## Input records
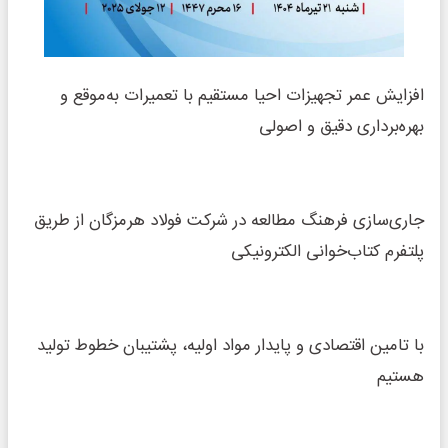
افزایش عمر تجهیزات احیا مستقیم با تعمیرات به‌موقع و
بهره‌برداری دقیق و اصولی
جاری‌سازی فرهنگ مطالعه در شرکت فولاد هرمزگان از طریق
پلتفرم کتاب‌خوانی الکترونیکی
با تامین اقتصادی و پایدار مواد اولیه، پشتیبان خطوط تولید
هستیم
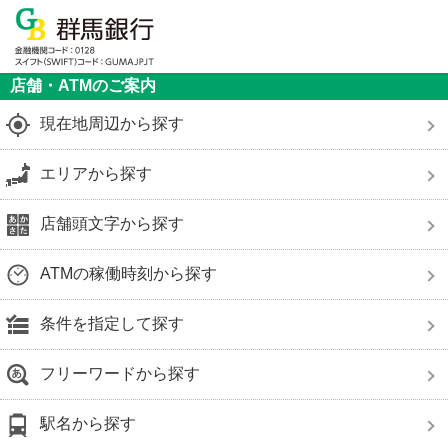
店舗・ATMのご案内
現在地周辺から探す
エリアから探す
店舗頭文字から探す
ATMの稼働時刻から探す
条件を指定して探す
フリーワードから探す
駅名から探す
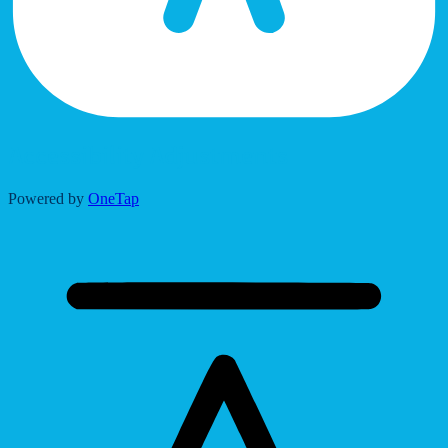
Accessibility Adjustments
Powered by
OneTap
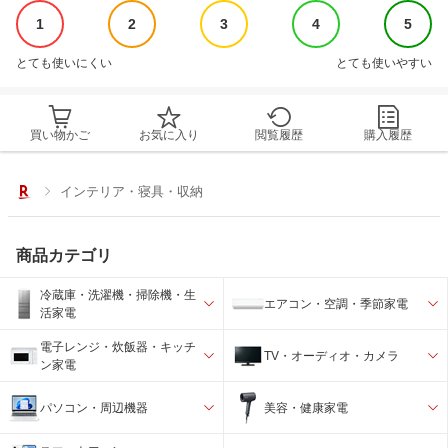
1
2
3
4
5
とても使いにくい
とても使いやすい
買い物かご
お気に入り
閲覧履歴
購入履歴
インテリア・寝具・収納
商品カテゴリ
冷蔵庫・洗濯機・掃除機・生
エアコン・空調・季節家電
活家電
電子レンジ・炊飯器・キッチ
TV・オーディオ・カメラ
ン家電
パソコン・周辺機器
美容・健康家電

## What this task involves
The result should be an exact retyped version of all the entries above, containing no pictures.

## Completed task
افزایش عمر تجهیزات احیا مستقیم با تعمیرات به‌موقع و
بهره‌برداری دقیق و اصولی
جاری‌سازی فرهنگ مطالعه در شرکت فولاد هرمزگان از طریق
پلتفرم کتاب‌خوانی الکترونیکی
با تامین اقتصادی و پایدار مواد اولیه، پشتیبان خطوط تولید
هستیم
店舗・ATMのご案内
現在地周辺から探す
エリアから探す
店舗頭文字から探す
ATMの稼働時刻から探す
条件を指定して探す
フリーワードから探す
駅名から探す
Accessibility Adjustments
Powered by
OneTap
1
2
3
4
5
とても使いにくい
とても使いやすい
買い物かご
お気に入り
閲覧履歴
購入履歴
インテリア・寝具・収納
商品カテゴリ
冷蔵庫・洗濯機・掃除機・生
エアコン・空調・季節家電
活家電
電子レンジ・炊飯器・キッチ
TV・オーディオ・カメラ
ン家電
パソコン・周辺機器
美容・健康家電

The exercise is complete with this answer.